Facing a sell-by date of next year once AT&T’s planned multibillion-dollar spinoff of WarnerMedia into a new entity run by Discovery CEO David Zaslav takes hold (pending regulatory approval), Kilar’s future is in flux. As to what role he could have in the new company, AT&T CEO John Stankey called the former Hulu CEO a “fantastic talent,” but punted on specifics.

“David’s got decisions he’s gotta make across a broad cross-section of how he wants to organize the business and who will be in what roles moving forward in this transition period,” added Stankey, the telecommunications boss and former WarnerMedia leader.

Whispers are that Kilar could end up back at Amazon, where he was one of Jeff Bezos’ brain-trust execs from 1997-2006. If joining up again with the giant now run by Andy Jassy doesn’t come to pass, the bet is the ambitious Kilar will find a perch high up in the tech world one way or another. Perhaps leaning into that, Kilar said, “I won’t bet against Andy” and praised Bezos in front of the well-heeled Beverly Hilton crowd.

Promising to spend “north of 18” billion dollars on content over the next year in the competitive streaming space that includes Netflix, Apple TV+, Disney+, Amazon Prime and more, Kilar acknowledged he botched the landing with his decision in late 2020 to take a hybrid release approach with Warner Bros’ 17-movie slate. “We endeavored to do the right thing in terms of communication,” the CEO said.

“Change is hard,” Kilar also noted, adding that he and his team should have spent a month or more having “170 conversations” with creatives, talent and agencies.

“Our intentions were good,” he said.

Those intentions have smashed up against some hard realities.
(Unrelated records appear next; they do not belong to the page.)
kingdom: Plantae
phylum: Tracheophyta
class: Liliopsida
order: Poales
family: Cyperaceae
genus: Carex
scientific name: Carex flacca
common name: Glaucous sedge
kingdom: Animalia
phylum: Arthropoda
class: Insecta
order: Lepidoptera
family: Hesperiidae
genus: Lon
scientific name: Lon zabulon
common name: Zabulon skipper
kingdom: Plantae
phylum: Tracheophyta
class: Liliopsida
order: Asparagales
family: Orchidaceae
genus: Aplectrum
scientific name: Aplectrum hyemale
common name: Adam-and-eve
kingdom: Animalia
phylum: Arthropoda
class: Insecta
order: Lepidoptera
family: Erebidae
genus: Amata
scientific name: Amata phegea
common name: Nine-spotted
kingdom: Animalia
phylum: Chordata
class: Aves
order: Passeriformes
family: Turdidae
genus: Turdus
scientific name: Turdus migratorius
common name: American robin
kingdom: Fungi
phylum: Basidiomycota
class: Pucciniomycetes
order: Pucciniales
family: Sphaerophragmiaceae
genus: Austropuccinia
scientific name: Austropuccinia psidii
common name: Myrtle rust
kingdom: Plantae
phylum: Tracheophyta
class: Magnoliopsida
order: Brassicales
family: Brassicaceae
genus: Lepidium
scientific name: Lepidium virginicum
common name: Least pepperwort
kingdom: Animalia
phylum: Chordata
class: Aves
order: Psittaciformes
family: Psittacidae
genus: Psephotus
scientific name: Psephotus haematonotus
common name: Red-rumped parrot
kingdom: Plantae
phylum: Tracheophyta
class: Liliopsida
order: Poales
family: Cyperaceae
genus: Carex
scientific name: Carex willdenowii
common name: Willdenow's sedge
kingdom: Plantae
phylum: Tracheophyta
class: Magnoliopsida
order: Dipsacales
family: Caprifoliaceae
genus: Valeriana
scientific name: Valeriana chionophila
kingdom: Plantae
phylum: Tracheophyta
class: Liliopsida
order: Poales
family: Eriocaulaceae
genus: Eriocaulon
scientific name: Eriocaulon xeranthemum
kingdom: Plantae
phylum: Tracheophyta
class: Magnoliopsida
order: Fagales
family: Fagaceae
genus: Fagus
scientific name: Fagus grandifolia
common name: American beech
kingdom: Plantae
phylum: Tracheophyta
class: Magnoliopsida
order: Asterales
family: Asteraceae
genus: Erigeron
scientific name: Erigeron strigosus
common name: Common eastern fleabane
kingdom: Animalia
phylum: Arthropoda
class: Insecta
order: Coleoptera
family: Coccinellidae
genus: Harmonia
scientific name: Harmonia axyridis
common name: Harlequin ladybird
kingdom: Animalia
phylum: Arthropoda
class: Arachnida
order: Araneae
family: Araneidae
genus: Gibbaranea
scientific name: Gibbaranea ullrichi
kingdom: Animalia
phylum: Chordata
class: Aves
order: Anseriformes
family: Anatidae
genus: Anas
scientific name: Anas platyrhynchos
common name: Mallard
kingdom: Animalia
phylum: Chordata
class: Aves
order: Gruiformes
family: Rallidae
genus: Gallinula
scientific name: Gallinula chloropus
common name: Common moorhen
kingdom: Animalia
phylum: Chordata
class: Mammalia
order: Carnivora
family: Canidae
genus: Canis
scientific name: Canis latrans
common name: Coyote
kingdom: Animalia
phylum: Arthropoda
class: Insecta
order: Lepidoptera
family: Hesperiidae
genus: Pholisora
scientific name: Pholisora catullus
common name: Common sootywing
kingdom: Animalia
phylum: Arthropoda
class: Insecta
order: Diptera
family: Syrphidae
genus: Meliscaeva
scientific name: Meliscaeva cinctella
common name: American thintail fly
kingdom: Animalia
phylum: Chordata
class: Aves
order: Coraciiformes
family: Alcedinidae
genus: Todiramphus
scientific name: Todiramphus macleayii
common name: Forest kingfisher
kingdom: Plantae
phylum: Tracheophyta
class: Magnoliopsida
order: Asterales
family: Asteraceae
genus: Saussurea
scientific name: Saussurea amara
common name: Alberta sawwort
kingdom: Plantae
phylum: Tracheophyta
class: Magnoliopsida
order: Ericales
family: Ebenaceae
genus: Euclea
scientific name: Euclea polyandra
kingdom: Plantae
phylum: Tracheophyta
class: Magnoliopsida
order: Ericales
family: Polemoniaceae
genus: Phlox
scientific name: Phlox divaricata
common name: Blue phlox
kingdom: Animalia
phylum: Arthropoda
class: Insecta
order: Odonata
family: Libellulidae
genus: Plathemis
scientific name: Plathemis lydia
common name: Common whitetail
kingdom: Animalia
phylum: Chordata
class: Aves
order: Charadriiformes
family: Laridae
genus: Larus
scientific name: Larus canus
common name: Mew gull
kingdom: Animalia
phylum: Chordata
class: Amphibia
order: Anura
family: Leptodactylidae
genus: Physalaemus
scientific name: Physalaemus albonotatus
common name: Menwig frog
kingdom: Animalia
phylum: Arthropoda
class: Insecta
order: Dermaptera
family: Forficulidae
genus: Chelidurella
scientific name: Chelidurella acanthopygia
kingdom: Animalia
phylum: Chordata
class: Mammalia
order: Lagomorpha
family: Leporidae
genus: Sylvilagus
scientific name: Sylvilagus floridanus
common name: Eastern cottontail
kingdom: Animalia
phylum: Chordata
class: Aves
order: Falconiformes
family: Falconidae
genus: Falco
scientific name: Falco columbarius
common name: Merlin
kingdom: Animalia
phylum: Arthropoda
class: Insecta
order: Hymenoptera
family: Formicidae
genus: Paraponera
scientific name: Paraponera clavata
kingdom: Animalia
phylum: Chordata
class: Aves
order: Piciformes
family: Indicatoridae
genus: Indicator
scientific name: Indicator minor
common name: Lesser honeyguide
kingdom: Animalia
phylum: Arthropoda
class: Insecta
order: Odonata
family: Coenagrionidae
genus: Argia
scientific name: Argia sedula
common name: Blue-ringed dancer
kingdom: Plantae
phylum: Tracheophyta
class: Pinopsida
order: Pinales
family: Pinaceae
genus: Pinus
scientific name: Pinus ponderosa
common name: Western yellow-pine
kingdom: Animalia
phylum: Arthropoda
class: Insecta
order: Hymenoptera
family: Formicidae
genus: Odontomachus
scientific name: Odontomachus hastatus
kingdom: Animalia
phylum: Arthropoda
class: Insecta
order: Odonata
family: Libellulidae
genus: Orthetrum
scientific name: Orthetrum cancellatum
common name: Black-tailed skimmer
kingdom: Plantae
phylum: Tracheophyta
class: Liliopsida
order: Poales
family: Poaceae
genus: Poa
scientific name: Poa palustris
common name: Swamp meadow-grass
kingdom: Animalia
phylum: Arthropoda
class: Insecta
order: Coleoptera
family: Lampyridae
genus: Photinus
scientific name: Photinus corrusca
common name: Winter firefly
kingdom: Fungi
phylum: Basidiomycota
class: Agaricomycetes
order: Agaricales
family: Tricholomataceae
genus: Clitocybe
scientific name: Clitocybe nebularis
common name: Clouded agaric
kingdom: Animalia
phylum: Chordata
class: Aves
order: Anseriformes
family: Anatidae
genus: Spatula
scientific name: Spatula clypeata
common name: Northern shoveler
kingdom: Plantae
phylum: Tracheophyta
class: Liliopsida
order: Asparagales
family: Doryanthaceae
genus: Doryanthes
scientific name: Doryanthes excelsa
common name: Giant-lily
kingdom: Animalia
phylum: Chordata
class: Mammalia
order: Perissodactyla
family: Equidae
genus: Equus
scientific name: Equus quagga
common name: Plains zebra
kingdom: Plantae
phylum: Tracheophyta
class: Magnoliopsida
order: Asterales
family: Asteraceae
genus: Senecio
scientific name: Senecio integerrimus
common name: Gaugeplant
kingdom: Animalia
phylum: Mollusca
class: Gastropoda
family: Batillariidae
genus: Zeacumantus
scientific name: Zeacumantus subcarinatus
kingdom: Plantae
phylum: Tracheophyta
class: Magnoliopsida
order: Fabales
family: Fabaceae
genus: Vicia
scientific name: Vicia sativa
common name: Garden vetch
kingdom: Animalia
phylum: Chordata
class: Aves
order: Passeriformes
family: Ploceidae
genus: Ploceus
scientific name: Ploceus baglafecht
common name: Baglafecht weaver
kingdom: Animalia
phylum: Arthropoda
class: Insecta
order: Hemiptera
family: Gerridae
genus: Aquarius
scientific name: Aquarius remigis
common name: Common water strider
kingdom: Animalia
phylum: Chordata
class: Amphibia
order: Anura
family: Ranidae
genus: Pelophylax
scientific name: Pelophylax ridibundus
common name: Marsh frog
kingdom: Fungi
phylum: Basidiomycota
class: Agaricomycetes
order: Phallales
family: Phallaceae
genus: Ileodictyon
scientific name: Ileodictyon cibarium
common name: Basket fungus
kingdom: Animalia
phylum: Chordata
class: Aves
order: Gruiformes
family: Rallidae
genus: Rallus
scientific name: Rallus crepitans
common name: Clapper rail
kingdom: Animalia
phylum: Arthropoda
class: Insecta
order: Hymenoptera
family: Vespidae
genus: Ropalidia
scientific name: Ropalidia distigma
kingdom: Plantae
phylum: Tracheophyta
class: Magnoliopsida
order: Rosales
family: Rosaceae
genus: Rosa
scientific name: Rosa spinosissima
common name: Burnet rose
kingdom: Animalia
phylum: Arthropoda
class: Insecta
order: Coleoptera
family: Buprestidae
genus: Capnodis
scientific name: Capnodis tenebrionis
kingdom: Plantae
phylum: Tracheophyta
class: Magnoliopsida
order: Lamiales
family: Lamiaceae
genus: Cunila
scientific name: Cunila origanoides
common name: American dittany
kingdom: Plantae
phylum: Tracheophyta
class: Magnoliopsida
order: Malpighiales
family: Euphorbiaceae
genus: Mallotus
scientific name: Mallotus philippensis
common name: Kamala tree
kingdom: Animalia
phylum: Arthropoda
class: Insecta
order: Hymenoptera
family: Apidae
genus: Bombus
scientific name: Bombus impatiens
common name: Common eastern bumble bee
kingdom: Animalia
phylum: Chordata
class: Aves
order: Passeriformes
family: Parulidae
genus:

Since May 17, when AT&T announced tis $43 billion deal to merge WarnerMedia with Discovery, the telecom giant’s shares have dropped 19%. Today, they drifted down a fraction to end the trading session at $27.24, near a one-year low. (Discovery’s have fallen 34%, suggesting Wall Street wariness of the transaction, which is still under regulatory review.)

The lag in AT&T’s share price is nothing new. Apart from brief spurts of optimism about the company’s forays into entertainment with the acquisitions of Time Warner and DirecTV, shares have largely moved sideways for a decade. Unlike the institutional control of most other blue-chip stocks, 48% of AT&T shares are owned by individual investors. That structure requires the company to devote financial resources to paying quarterly dividends rather than re-routing funds for debt repayment or other purposes.

Still, Kilar himself isn’t letting anyone see him sweat, taking to social media Tuesday to project his love of the company he will certainly soon exit.

The Code Conference continues through tomorrow.